Saved entries:
-- BEGIN --

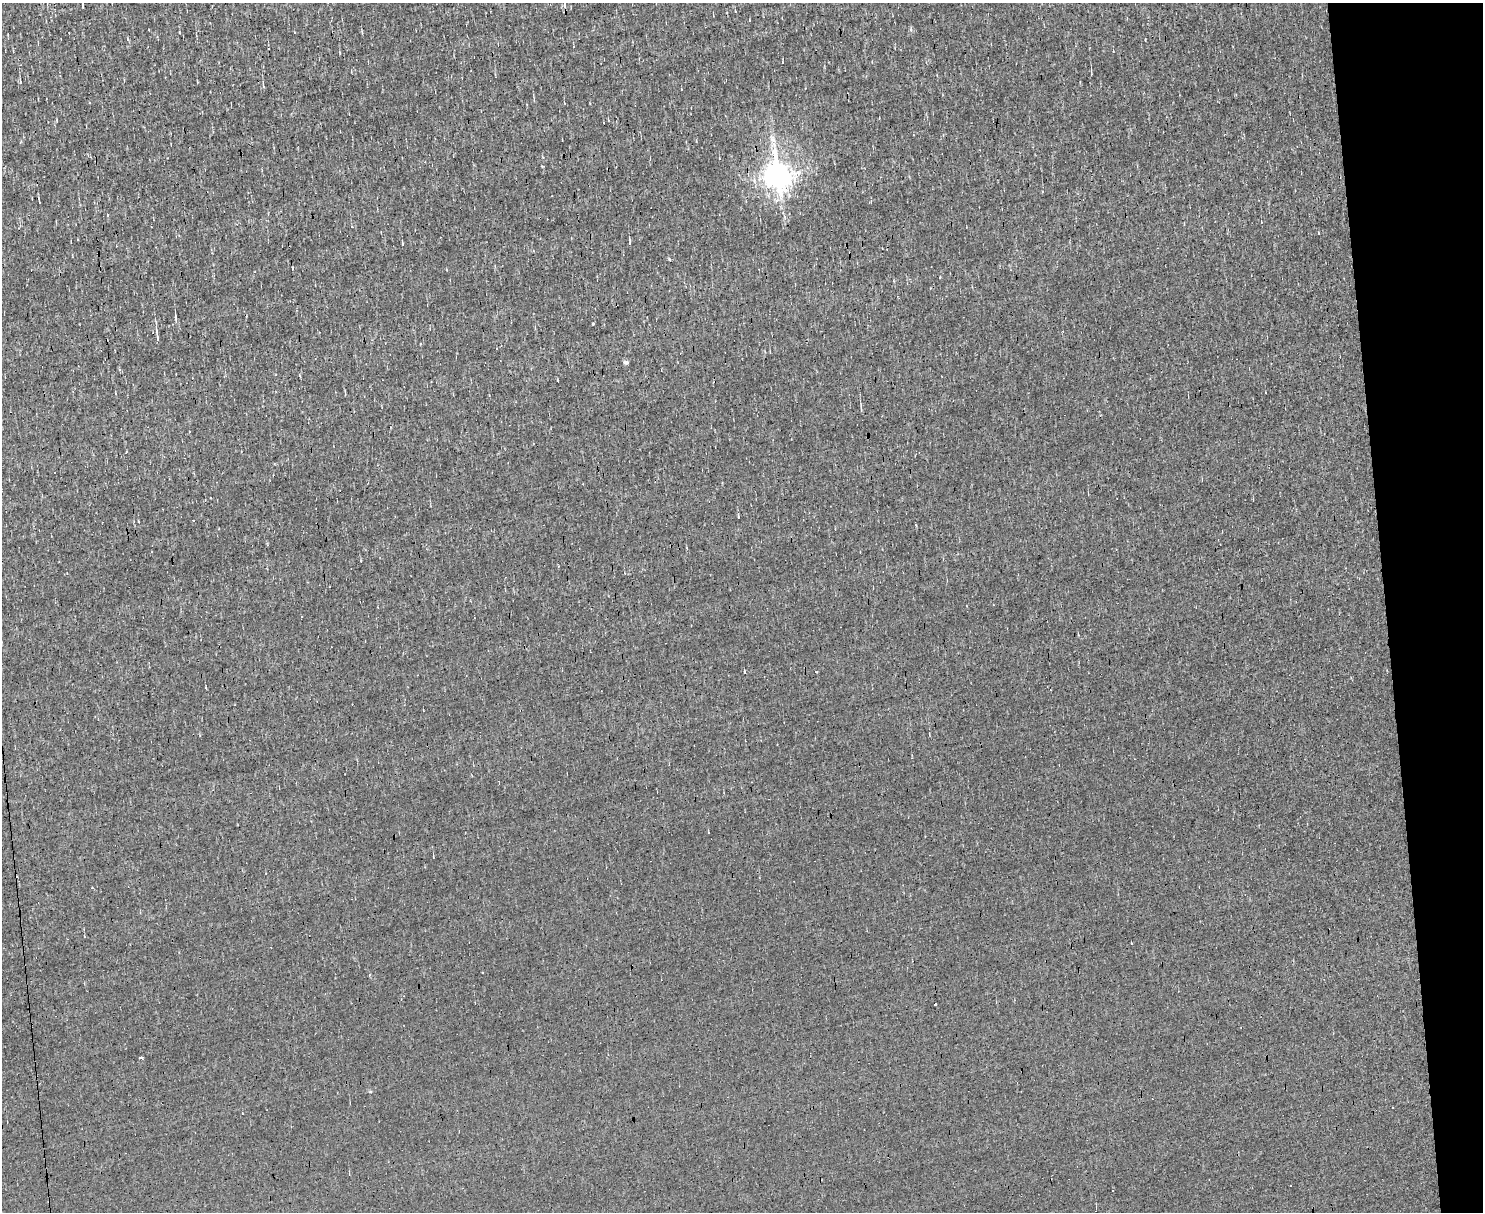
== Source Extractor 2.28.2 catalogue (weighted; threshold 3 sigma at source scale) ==
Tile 9 of 3 x 4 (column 3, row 3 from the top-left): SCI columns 3094-4574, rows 1211-2420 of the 4820 x 4839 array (HDU 1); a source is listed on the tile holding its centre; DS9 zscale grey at full resolution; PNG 1485 x 1214 px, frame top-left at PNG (2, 3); no overlay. Shown black and unused: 7% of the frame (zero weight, under 3 of 4 exposures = <1% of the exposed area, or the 3 px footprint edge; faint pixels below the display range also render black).
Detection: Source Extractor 2.28.2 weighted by HDU 2 'WHT'; one run over the whole footprint, this tile lists its part. Background 0.00107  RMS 0.037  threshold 0.167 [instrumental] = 3 sigma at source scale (4.5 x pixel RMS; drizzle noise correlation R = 1.50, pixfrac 1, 0.05/0.05 arcsec/px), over >= 5 px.
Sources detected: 34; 12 cosmic-ray / hot-pixel residue — not listed; the other 22 listed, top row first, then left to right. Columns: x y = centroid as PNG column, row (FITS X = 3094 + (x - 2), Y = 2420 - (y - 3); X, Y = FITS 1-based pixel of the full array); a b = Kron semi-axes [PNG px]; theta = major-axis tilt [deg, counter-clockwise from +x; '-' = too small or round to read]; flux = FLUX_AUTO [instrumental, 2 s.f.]
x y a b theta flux
83 6 6 2 -81 7.7
911 29 6 4 74 5.4
20 83 3 3 - 110
263 85 8 3 -81 6.4
57 120 5 3 - 3.4
778 176 10 8 -77 5500
630 242 8 2 -85 5.9
402 244 5 3 - 3.7
669 259 4 3 - 5.1
292 268 4 2 - 12
176 319 12 3 -81 10
157 336 16 3 -84 15
626 362 6 4 2 11
115 393 3 3 - 6.1
861 409 8 3 -85 6.4
67 574 4 3 - 2.9
301 617 3 2 - 2.9
483 973 3 2 - 3
370 975 3 3 - 5.2
936 1004 3 2 - 12
141 1057 4 3 - 10
371 1092 6 3 -31 4.6
Isophote crosses this tile's border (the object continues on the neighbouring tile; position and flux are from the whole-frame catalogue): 1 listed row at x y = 83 6
Unlisted compact peaks at least as high as the median listed source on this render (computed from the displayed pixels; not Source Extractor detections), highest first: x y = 744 672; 542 166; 179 32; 1145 39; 738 517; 543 157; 138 521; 1319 233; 557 380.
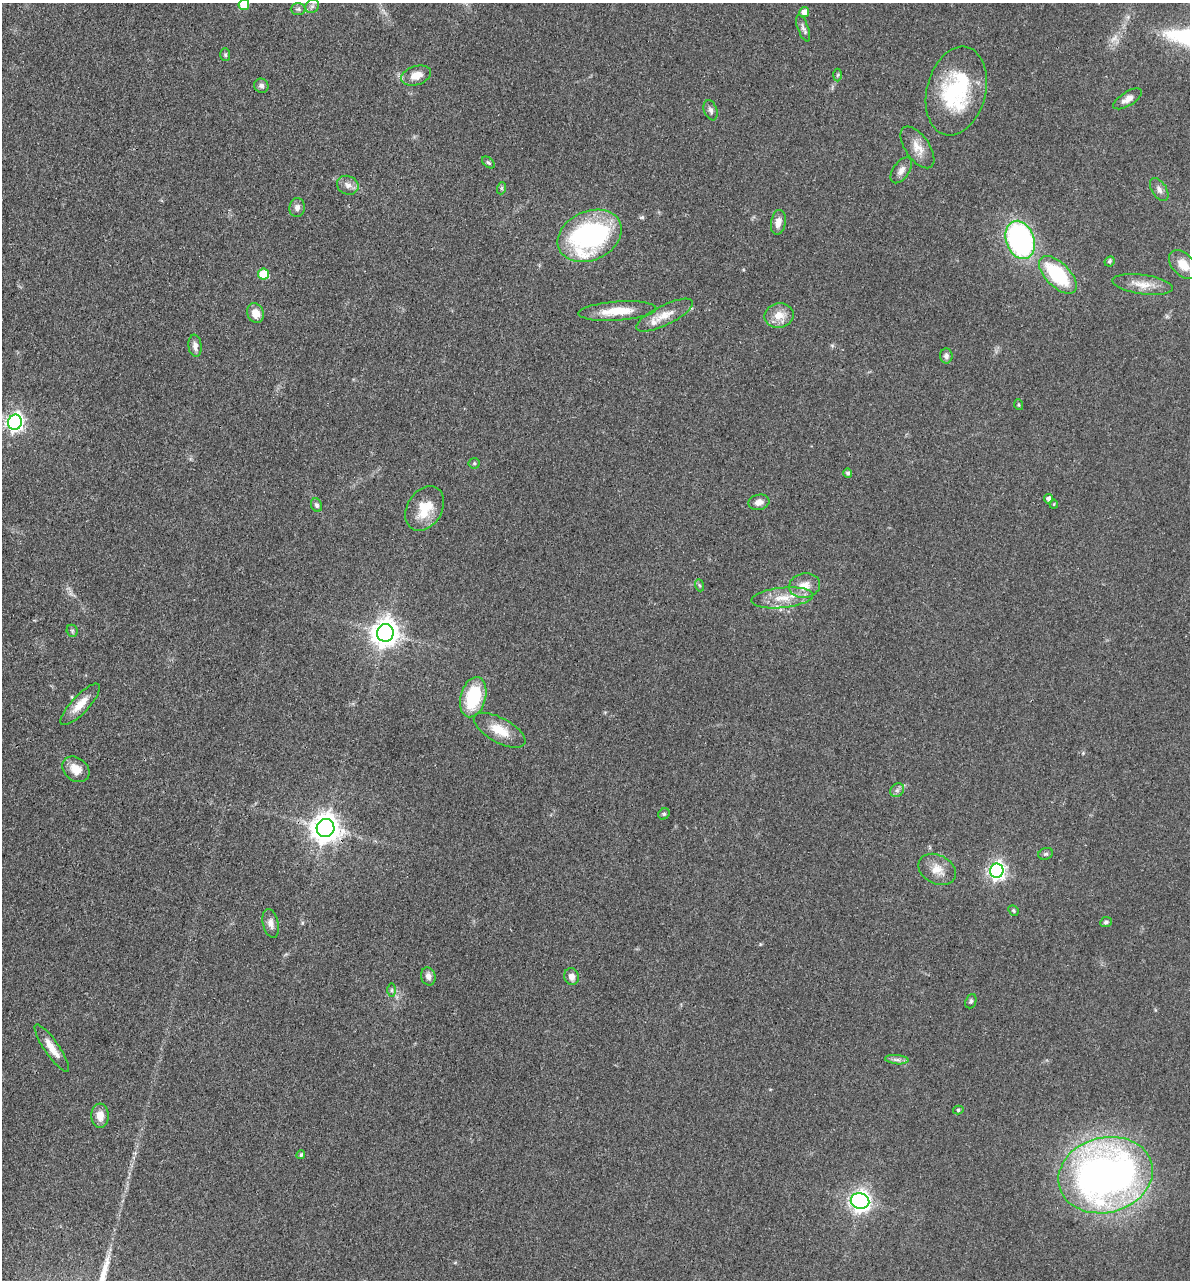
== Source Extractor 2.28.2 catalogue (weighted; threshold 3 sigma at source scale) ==
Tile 11 of 4 x 4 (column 3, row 3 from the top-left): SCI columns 2697-3884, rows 1349-2626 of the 5276 x 5252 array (HDU 1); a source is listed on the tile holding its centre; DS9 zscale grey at full resolution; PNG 1192 x 1282 px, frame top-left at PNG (2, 3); each listed source drawn as its Kron ellipse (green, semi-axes under 4 px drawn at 4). Shown black and unused: <1% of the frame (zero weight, under 3 of 4 exposures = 6% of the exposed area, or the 3 px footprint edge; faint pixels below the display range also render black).
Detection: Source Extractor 2.28.2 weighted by HDU 2 'WHT'; one run over the whole footprint, this tile lists its part. Background 0.0401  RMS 0.0049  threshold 0.0219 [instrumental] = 3 sigma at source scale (4.5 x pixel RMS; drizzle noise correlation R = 1.50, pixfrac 1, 0.05/0.05 arcsec/px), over >= 5 px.
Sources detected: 73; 2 inside a brighter listed object's ellipse — not listed separately; the other 71 listed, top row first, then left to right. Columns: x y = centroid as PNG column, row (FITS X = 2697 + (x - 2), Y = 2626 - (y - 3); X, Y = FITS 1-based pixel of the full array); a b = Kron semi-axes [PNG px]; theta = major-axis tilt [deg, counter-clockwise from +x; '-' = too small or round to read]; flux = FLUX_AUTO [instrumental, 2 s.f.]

-- END --

Reproduce the material word for word, starting at its first line and stopping after the line that contains "630 242 8 2 -85 5.9". Include that line, and leave the pictures out of your answer.

Full solution:
== Source Extractor 2.28.2 catalogue (weighted; threshold 3 sigma at source scale) ==
Tile 9 of 3 x 4 (column 3, row 3 from the top-left): SCI columns 3094-4574, rows 1211-2420 of the 4820 x 4839 array (HDU 1); a source is listed on the tile holding its centre; DS9 zscale grey at full resolution; PNG 1485 x 1214 px, frame top-left at PNG (2, 3); no overlay. Shown black and unused: 7% of the frame (zero weight, under 3 of 4 exposures = <1% of the exposed area, or the 3 px footprint edge; faint pixels below the display range also render black).
Detection: Source Extractor 2.28.2 weighted by HDU 2 'WHT'; one run over the whole footprint, this tile lists its part. Background 0.00107  RMS 0.037  threshold 0.167 [instrumental] = 3 sigma at source scale (4.5 x pixel RMS; drizzle noise correlation R = 1.50, pixfrac 1, 0.05/0.05 arcsec/px), over >= 5 px.
Sources detected: 34; 12 cosmic-ray / hot-pixel residue — not listed; the other 22 listed, top row first, then left to right. Columns: x y = centroid as PNG column, row (FITS X = 3094 + (x - 2), Y = 2420 - (y - 3); X, Y = FITS 1-based pixel of the full array); a b = Kron semi-axes [PNG px]; theta = major-axis tilt [deg, counter-clockwise from +x; '-' = too small or round to read]; flux = FLUX_AUTO [instrumental, 2 s.f.]
x y a b theta flux
83 6 6 2 -81 7.7
911 29 6 4 74 5.4
20 83 3 3 - 110
263 85 8 3 -81 6.4
57 120 5 3 - 3.4
778 176 10 8 -77 5500
630 242 8 2 -85 5.9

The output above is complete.